─── Provided data ───

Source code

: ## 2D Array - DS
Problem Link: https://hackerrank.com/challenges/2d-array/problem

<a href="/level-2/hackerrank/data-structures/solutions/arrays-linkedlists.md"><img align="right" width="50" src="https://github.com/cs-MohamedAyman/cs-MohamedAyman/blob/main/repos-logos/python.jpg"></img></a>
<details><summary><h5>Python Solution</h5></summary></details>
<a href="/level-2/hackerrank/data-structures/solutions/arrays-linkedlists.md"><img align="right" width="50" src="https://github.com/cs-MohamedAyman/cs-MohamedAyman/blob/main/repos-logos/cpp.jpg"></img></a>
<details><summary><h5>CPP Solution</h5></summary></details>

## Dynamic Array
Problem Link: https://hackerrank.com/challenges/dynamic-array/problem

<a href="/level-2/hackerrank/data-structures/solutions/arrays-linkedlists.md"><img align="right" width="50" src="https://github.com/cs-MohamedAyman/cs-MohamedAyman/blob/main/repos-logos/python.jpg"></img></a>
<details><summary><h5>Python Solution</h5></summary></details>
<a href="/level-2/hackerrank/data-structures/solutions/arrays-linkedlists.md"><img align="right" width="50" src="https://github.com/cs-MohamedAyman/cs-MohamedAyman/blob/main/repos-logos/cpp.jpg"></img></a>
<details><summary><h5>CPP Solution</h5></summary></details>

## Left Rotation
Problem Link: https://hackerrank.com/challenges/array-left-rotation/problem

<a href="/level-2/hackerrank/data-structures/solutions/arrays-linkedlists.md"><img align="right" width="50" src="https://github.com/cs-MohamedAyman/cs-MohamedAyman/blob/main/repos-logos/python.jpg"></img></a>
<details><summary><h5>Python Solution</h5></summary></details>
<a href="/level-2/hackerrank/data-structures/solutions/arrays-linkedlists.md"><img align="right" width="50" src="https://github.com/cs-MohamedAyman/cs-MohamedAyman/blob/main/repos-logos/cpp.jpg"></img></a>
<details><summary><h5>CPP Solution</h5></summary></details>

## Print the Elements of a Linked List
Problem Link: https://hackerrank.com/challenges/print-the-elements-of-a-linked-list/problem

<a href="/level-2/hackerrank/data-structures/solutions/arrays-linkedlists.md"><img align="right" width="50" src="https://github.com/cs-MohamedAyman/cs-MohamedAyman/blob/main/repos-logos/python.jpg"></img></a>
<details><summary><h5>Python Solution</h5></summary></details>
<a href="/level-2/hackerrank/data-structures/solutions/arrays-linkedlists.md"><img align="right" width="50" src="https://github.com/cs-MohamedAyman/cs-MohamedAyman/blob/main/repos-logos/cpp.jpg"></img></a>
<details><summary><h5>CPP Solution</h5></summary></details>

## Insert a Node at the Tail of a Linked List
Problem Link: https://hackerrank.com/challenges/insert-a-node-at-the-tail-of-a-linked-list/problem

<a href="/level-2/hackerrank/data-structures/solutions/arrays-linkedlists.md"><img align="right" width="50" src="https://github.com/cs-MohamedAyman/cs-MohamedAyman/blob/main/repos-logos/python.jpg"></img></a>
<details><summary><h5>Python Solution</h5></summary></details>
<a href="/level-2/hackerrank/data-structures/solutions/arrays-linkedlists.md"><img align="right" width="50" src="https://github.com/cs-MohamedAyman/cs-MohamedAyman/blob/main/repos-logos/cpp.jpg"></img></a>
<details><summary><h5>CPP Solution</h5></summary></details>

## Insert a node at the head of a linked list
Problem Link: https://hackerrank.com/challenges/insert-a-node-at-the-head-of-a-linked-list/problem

───

## [Task objective]
The entries above must be written out again exactly as they are.

## [Task answer]
Source code

: ## 2D Array - DS
Problem Link: https://hackerrank.com/challenges/2d-array/problem

<a href="/level-2/hackerrank/data-structures/solutions/arrays-linkedlists.md"><img align="right" width="50" src="https://github.com/cs-MohamedAyman/cs-MohamedAyman/blob/main/repos-logos/python.jpg"></img></a>
<details><summary><h5>Python Solution</h5></summary></details>
<a href="/level-2/hackerrank/data-structures/solutions/arrays-linkedlists.md"><img align="right" width="50" src="https://github.com/cs-MohamedAyman/cs-MohamedAyman/blob/main/repos-logos/cpp.jpg"></img></a>
<details><summary><h5>CPP Solution</h5></summary></details>

## Dynamic Array
Problem Link: https://hackerrank.com/challenges/dynamic-array/problem

<a href="/level-2/hackerrank/data-structures/solutions/arrays-linkedlists.md"><img align="right" width="50" src="https://github.com/cs-MohamedAyman/cs-MohamedAyman/blob/main/repos-logos/python.jpg"></img></a>
<details><summary><h5>Python Solution</h5></summary></details>
<a href="/level-2/hackerrank/data-structures/solutions/arrays-linkedlists.md"><img align="right" width="50" src="https://github.com/cs-MohamedAyman/cs-MohamedAyman/blob/main/repos-logos/cpp.jpg"></img></a>
<details><summary><h5>CPP Solution</h5></summary></details>

## Left Rotation
Problem Link: https://hackerrank.com/challenges/array-left-rotation/problem

<a href="/level-2/hackerrank/data-structures/solutions/arrays-linkedlists.md"><img align="right" width="50" src="https://github.com/cs-MohamedAyman/cs-MohamedAyman/blob/main/repos-logos/python.jpg"></img></a>
<details><summary><h5>Python Solution</h5></summary></details>
<a href="/level-2/hackerrank/data-structures/solutions/arrays-linkedlists.md"><img align="right" width="50" src="https://github.com/cs-MohamedAyman/cs-MohamedAyman/blob/main/repos-logos/cpp.jpg"></img></a>
<details><summary><h5>CPP Solution</h5></summary></details>

## Print the Elements of a Linked List
Problem Link: https://hackerrank.com/challenges/print-the-elements-of-a-linked-list/problem

<a href="/level-2/hackerrank/data-structures/solutions/arrays-linkedlists.md"><img align="right" width="50" src="https://github.com/cs-MohamedAyman/cs-MohamedAyman/blob/main/repos-logos/python.jpg"></img></a>
<details><summary><h5>Python Solution</h5></summary></details>
<a href="/level-2/hackerrank/data-structures/solutions/arrays-linkedlists.md"><img align="right" width="50" src="https://github.com/cs-MohamedAyman/cs-MohamedAyman/blob/main/repos-logos/cpp.jpg"></img></a>
<details><summary><h5>CPP Solution</h5></summary></details>

## Insert a Node at the Tail of a Linked List
Problem Link: https://hackerrank.com/challenges/insert-a-node-at-the-tail-of-a-linked-list/problem

<a href="/level-2/hackerrank/data-structures/solutions/arrays-linkedlists.md"><img align="right" width="50" src="https://github.com/cs-MohamedAyman/cs-MohamedAyman/blob/main/repos-logos/python.jpg"></img></a>
<details><summary><h5>Python Solution</h5></summary></details>
<a href="/level-2/hackerrank/data-structures/solutions/arrays-linkedlists.md"><img align="right" width="50" src="https://github.com/cs-MohamedAyman/cs-MohamedAyman/blob/main/repos-logos/cpp.jpg"></img></a>
<details><summary><h5>CPP Solution</h5></summary></details>

## Insert a node at the head of a linked list
Problem Link: https://hackerrank.com/challenges/insert-a-node-at-the-head-of-a-linked-list/problem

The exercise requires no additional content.